A month or so ago, the indefatigable Greg McFarlane, who has been involved with the animal rights and vegan movements for the last 10 years and is currently a director of Vegan Australia, approached me for help. The Australian Department of Health was calling for submissions on its draft National Strategic Framework for Chronic Conditions, which is intended to serve as a blueprint for the prevention and management of conditions such as high blood pressure, diabetes and obesity.
While Greg has written many submissions on various topics such as the greyhound industry, fisheries and regulation of agriculture, health is somewhat out of his ambit. On the other hand, I had never before written a submission to government on any topic, but I know the literature on nutritional prevention and reversal of chronic disease like the back of my hand, having been immersed in it for over 21 years.
Chronic diseases have been the leading cause of illness, disability and death in Australia for decades, and treating them gobbles up the lion’s share of the ever-growing health budget. Since I’m a taxpayer – which means an obscene proportion of my taxes is disappearing into the vortex of expensive and ineffective treatments for these chronic diseases while powerful but inexpensive nutritional treatments languish unutilised – and this is an election year, when pollies might actually listen for a change, I figured it was time to get on my soapbox and tell the government how to do its job better ;-). I told Greg to count me in.
Writing the submission gave me the chance to showcase the diverse array of studies that have been conducted on chronic disease prevention, treatment and even reversal, using a wholefood plant-based diet. I won’t regurgitate all of that here, since Greg has done a marvellous job of turning my rather dry submission into a highly readable article – A way forward for chronic disease – which I strongly recommend that you read and share with friends, family and anyone you care about.
What really struck me though was how amazed Greg was, when he read my submission and followed up on all the references I’d cited, that so much high-quality research has been done on the health benefits of a vegan diet. Since Greg is a long-time vegan, I just figured he would have known about all the benefits to his own health that he was accruing, as a happy side-effect of having spared the lives of thousands of animals over the course of his 20 years of veganism.

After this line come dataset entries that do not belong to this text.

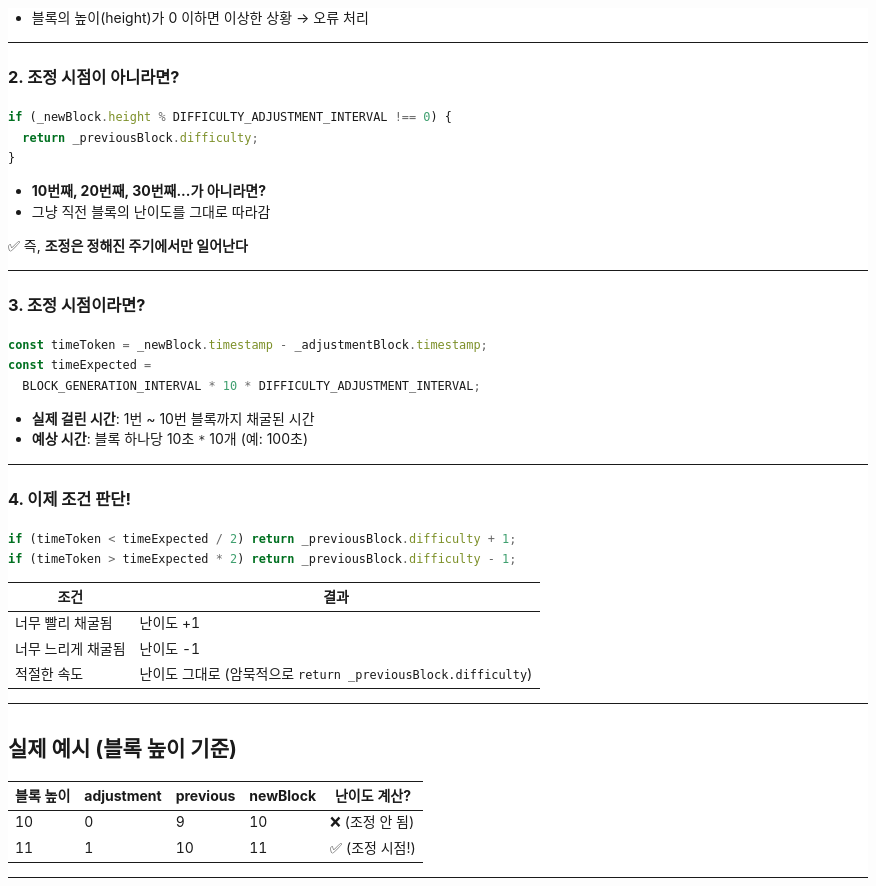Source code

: - 블록의 높이(height)가 0 이하면 이상한 상황 → 오류 처리

---

### 2. 조정 시점이 아니라면?

```ts
if (_newBlock.height % DIFFICULTY_ADJUSTMENT_INTERVAL !== 0) {
  return _previousBlock.difficulty;
}
```

- **10번째, 20번째, 30번째...가 아니라면?**
- 그냥 직전 블록의 난이도를 그대로 따라감

✅ 즉, **조정은 정해진 주기에서만 일어난다**

---

### 3. 조정 시점이라면?

```ts
const timeToken = _newBlock.timestamp - _adjustmentBlock.timestamp;
const timeExpected =
  BLOCK_GENERATION_INTERVAL * 10 * DIFFICULTY_ADJUSTMENT_INTERVAL;
```

- **실제 걸린 시간**: 1번 ~ 10번 블록까지 채굴된 시간
- **예상 시간**: 블록 하나당 10초 `*` 10개 (예: 100초)

---

### 4. 이제 조건 판단!

```ts
if (timeToken < timeExpected / 2) return _previousBlock.difficulty + 1;
if (timeToken > timeExpected * 2) return _previousBlock.difficulty - 1;
```

| 조건               | 결과                                                          |
| ------------------ | ------------------------------------------------------------- |
| 너무 빨리 채굴됨   | 난이도 +1                                                     |
| 너무 느리게 채굴됨 | 난이도 -1                                                     |
| 적절한 속도        | 난이도 그대로 (암묵적으로 `return _previousBlock.difficulty`) |

---

## 실제 예시 (블록 높이 기준)

| 블록 높이 | adjustment | previous | newBlock | 난이도 계산?    |
| --------- | ---------- | -------- | -------- | --------------- |
| 10        | 0          | 9        | 10       | ❌ (조정 안 됨) |
| 11        | 1          | 10       | 11       | ✅ (조정 시점!) |

---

Then the thought occurred to me: How many other people are unaware of the profound effect that what they eat has on their health, both now and in later life? That was closely followed by another thought, one which has occurred to me many times, and which prompted me to develop my health education program EmpowerEd, but which struck me with renewed force – we health professionals who work in this area have a moral obligation to ensure that the findings of all these studies actually make it out of the medical and scientific journals, and into the public arena so that people who need this life-changing knowledge can access it.

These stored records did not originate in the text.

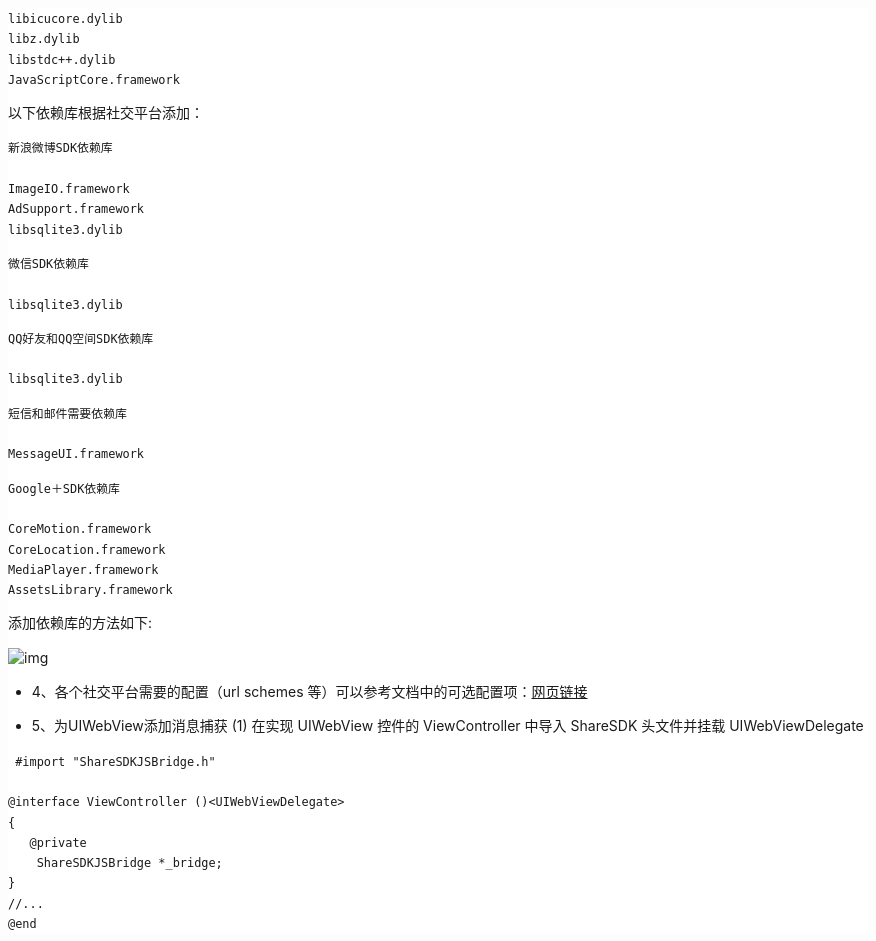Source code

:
   ```objc
  libicucore.dylib
  libz.dylib
  libstdc++.dylib
  JavaScriptCore.framework
  ```

 以下依赖库根据社交平台添加：
  
  ```objc
  新浪微博SDK依赖库
  
  ImageIO.framework
  AdSupport.framework
  libsqlite3.dylib
  ```
  
  ```objc
  微信SDK依赖库 
  
  libsqlite3.dylib
  ```
  
  ```objc
  QQ好友和QQ空间SDK依赖库 
  
  libsqlite3.dylib
  ```
  
  ```objc
  短信和邮件需要依赖库 
  
  MessageUI.framework
  ```
  
  ```objc
  Google＋SDK依赖库 
  
  CoreMotion.framework
  CoreLocation.framework
  MediaPlayer.framework
  AssetsLibrary.framework
  ```

 添加依赖库的方法如下:

 ![img](http://wiki.mob.com/wp-content/uploads/2015/09/233D16A0-E241-4D4B-ACF2-4C03259F995A.png)

* 4、各个社交平台需要的配置（url schemes 等）可以参考文档中的可选配置项：[网页链接](http://wiki.mob.com/ios%E7%AE%80%E6%B4%81%E7%89%88%E5%BF%AB%E9%80%9F%E9%9B%86%E6%88%90/)

* 5、为UIWebView添加消息捕获
 (1) 在实现 UIWebView 控件的 ViewController 中导入 ShareSDK 头文件并挂载 UIWebViewDelegate
 
 ```
  #import "ShareSDKJSBridge.h"
 
 @interface ViewController ()<UIWebViewDelegate>
 {
    @private
     ShareSDKJSBridge *_bridge;
 }
 //...
 @end
 ```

Let’s be clear what’s at stake here:
- 90% of deaths in Australia in 2011 were caused by chronic disease;
- 35% of the population, or 7 million people, have at least 1 chronic condition;
- Roughly half of people aged 65-74 suffer 5 or more chronic diseases;
- 70% of those aged 85 and over suffer 5 or more chronic diseases;
- Up to 80% of these diseases are caused by lifestyle behaviours, with diet and nutrition being a primary factor;
- The 4 most expensive-to-treat disease groups in Australia – cardiovascular diseases, oral health, mental disorders, and musculoskeletal conditions – incurred direct health-care costs of $27 billion in 2008–09. This equates to 36% of all allocated health expenditure. This figure is an underestimate of the true cost, because not all health-care expenditure can be allocated by disease, and it excludes non-health sector costs, such as residential care (1).
It is nothing short of criminal that life-changing – and even life-saving – information on how to prevent and reverse chronic conditions is withheld from the general public, and that so little of the research dollars that our taxes fund are allocated to investigating diet and lifestyle treatments.

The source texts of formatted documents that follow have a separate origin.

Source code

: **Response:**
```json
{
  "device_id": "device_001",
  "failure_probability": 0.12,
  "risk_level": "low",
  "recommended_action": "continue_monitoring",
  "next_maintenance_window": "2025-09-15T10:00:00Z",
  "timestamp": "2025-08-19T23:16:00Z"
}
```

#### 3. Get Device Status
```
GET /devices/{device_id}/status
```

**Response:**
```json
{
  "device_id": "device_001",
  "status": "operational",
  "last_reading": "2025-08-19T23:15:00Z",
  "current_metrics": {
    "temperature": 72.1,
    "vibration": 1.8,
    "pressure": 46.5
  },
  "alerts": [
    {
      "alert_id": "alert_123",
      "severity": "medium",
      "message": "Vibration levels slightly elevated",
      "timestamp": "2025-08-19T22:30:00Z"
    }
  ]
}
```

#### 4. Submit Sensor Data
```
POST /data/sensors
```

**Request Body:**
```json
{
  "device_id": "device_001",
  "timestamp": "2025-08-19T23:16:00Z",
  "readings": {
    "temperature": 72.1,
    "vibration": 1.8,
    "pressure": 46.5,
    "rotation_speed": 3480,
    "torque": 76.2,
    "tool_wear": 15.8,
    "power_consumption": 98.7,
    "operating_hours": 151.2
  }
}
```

I have lost count of the number of times that a client with a chronic condition has told me, “My doctor said that diet has nothing to do with my high blood pressure/type 2 diabetes/rheumatoid arthritis/coronary artery disease/prostate cancer.” The fact that medical and professionals are unaware of the body of research that exists on all of these conditions, showing that they and many other chronic conditions can be more effectively managed with a wholefood plant-based diet than with medications and procedures; without negative side-effects; and at a fraction of the cost of medical care; and that furthermore, many types of chronic conditions can actually be reversed with the same wholefood plant-based diet, is both a tragedy and a crime.
It’s even more shocking when those same doctors show precisely zero interest when one of my clients walks back into their consulting rooms, and announces that they have gotten rid of their chronic condition – and all the medications they were taking in order to ‘manage’ it – simply by changing the way they eat.
I’m at a loss to explain this pig-headed refusal to examine any form of treatment that lies outside the bounds of their medical education, even when the evidence that it works is before their very eyes. Thankfully, many health and medical professionals throughout the world are switching on to the notion that food really is our best medicine; I’ll be joining several hundred of them at the 4th International Plant-Based Nutrition Conference this September.
As hopeful as I am that someone, somewhere in government reads the submission, looks into the research that it cites and considers its suggestions, no one can afford to wait for government to take the lead. If you want to maintain or regain your health, you simply have to take responsibility for your own dietary and lifestyle choices.